Mr Pettigrew hesitated. The Superintendent’s scepticism was contagious.

‘I know it doesn’t sound likely,’ he admitted, ‘but it looked like a dog.’

‘I certainly find it hard to believe that a dog can have created this degree of havoc on its own,’ said the Superintendent, ‘and if you’re suggesting that the ambulancemen …’ He was interrupted by a howl from the bird sanctuary. ‘What in God’s name is that?’

‘That’s the thing that wrecked my house,’ said Mr Pettigrew. ‘It’s coming from the bird sanctuary.’

‘Bird sanctuary my foot,’ said the Superintendent. ‘More like a banshee sanctuary by the sound of things.’

‘I didn’t think banshees wailed,’ said Mr Pettigrew inconsequentially. A sleepless night, most of it spent in a
broom cupboard, and the rest in the darkness of his devastated house, had not helped to make him clear-headed and Mrs Pettigrew was wailing too. She had discovered the remnants of her underwear shredded in the bedroom.

‘I tell you it wasn’t a dog,’ she screamed, ‘some sex maniac’s been chewing my undies.’

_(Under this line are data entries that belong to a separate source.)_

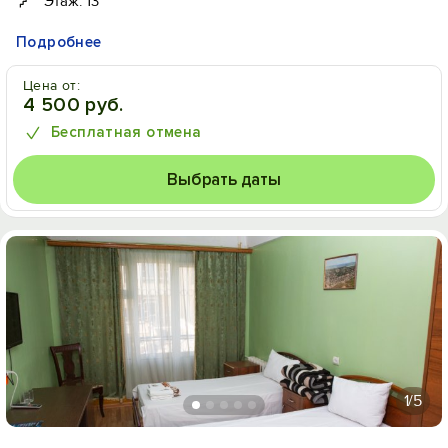
Этаж: 13
Подробнее
Цена от:
4 500 руб.
Бесплатная отмена
Выбрать даты
1
/5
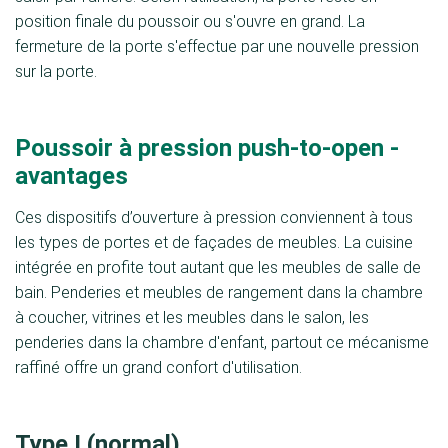
position finale du poussoir ou s'ouvre en grand. La
fermeture de la porte s'effectue par une nouvelle pression
sur la porte.
Poussoir à pression push-to-open -
avantages
Ces dispositifs d’ouverture à pression conviennent à tous
les types de portes et de façades de meubles. La cuisine
intégrée en profite tout autant que les meubles de salle de
bain. Penderies et meubles de rangement dans la chambre
à coucher, vitrines et les meubles dans le salon, les
penderies dans la chambre d'enfant, partout ce mécanisme
raffiné offre un grand confort d'utilisation.
Type I (normal)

The Superintendent looked at Mrs Pettigrew dubiously. ‘Anyone who chewed your undies, madam, would have to be …’ he began before checking himself. Mrs Pettigrew had only her vanity left and there was no good to be done by removing that too. ‘You’ve got no idea who might have a grudge against you?’ he asked instead. But the Pettigrews shook their heads in unison. ‘We’ve always lived such quiet lives,’ they said. It was the same in every other occupied house the Superintendent visited. There were only four. At Number 1 Mr and Mrs Rickenshaw had nothing to add except gratitude that the police car was always parked outside their house. ‘It makes us feel much safer,’ they said.